そして、別の意味で印象的だったのが大吉さん
車掌(駅長)という立場から、孤立した北鉄の中で乗客たちを不安にさせまいと頑張る姿はもちろん思わずテレビの前で「がんばれ!」と応援してしまう位ひたむきなものだったのですが、それ以上に衝撃を受けたのはその後、意を決してトンネルの外の様子を見に行く件。
多分、あの時点で大吉さんは外にどんな光景が広がっているのか、大方予想し覚悟して一歩踏み出したのでしょうね。それでも歯を食いしばって、「ゴーストバスターズ」を歌いながら「その光景」を確かめなければならなかった。そして、そんな彼の目に飛び込んできた、予想通りの――あるいは予想以上の光景。

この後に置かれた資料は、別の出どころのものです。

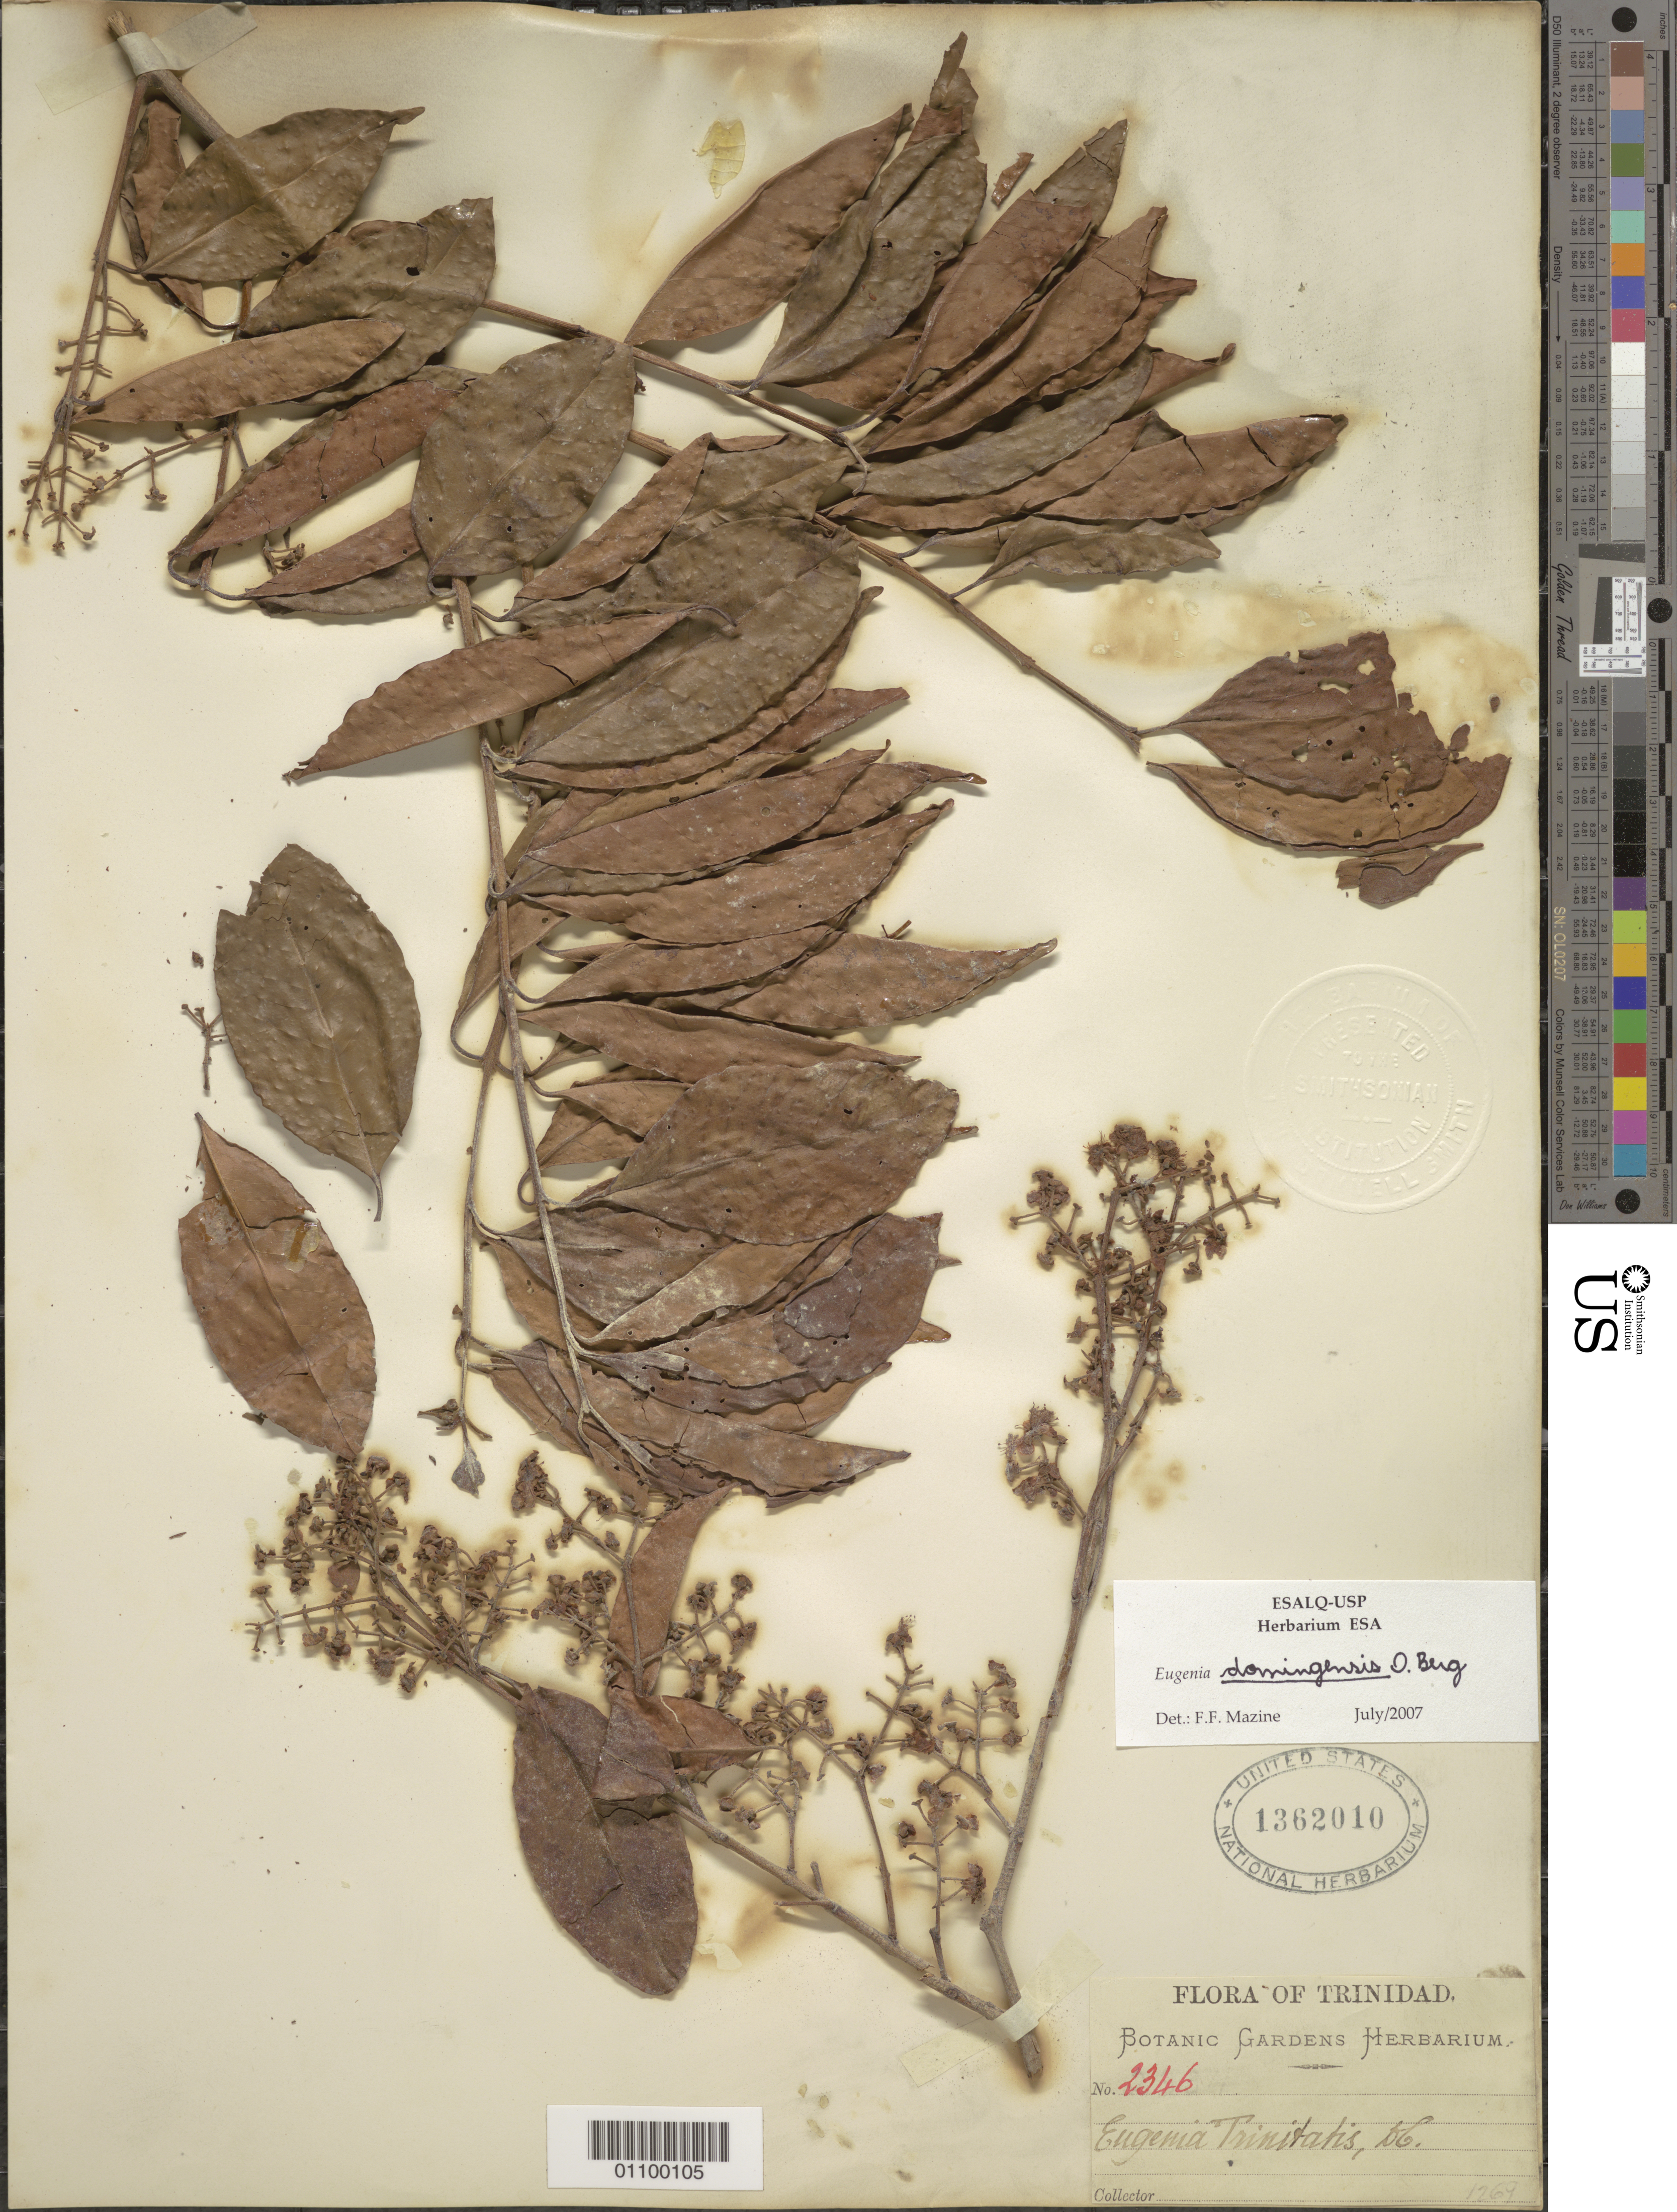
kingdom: Plantae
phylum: Tracheophyta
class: Magnoliopsida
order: Myrtales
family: Myrtaceae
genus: Eugenia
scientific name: Eugenia domingensis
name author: O. Berg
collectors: Botanic Gardens Herbarium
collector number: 2346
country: Trinidad and Tobago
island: Trinidad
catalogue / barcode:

その時の大吉さんの表情が……もうね、北三陸を、北鉄を深く愛する男にしか出来ないあの哀しみの表情が……。同じ光景を見たユイが「何が起こっているのか理解が追いついていない」のに対して、大吉さんは「何が起こり、結果として今どうなっているのか。これからどうなるのか」を理解してしまっていたと思うんですよね。それは、大吉さんが歳を経た「大人」だからこそ抱ける実感だったろうな、と。*2
恐らくこの作品で一番ギャグ寄りのキャラクターだった大吉さんが見せた、この作品一番の悲哀の(大人の)表情。この落差を(恐らく)狙っていたであろうクドカンと、大吉さんに魂を吹き込んだ杉本哲太さんに惜しみない拍手をおくりつつ、明日からの放送も心してみる所存。

*1:子供と言っても20歳前後ですが、あくまでも立場的なお話として

*2:ちなみのこの一連のシーンで大吉さんが振り向きもせずに後ろにいるのがユイだと気付いたのも、大人だからこそ察せられたのだと好意的解釈してます。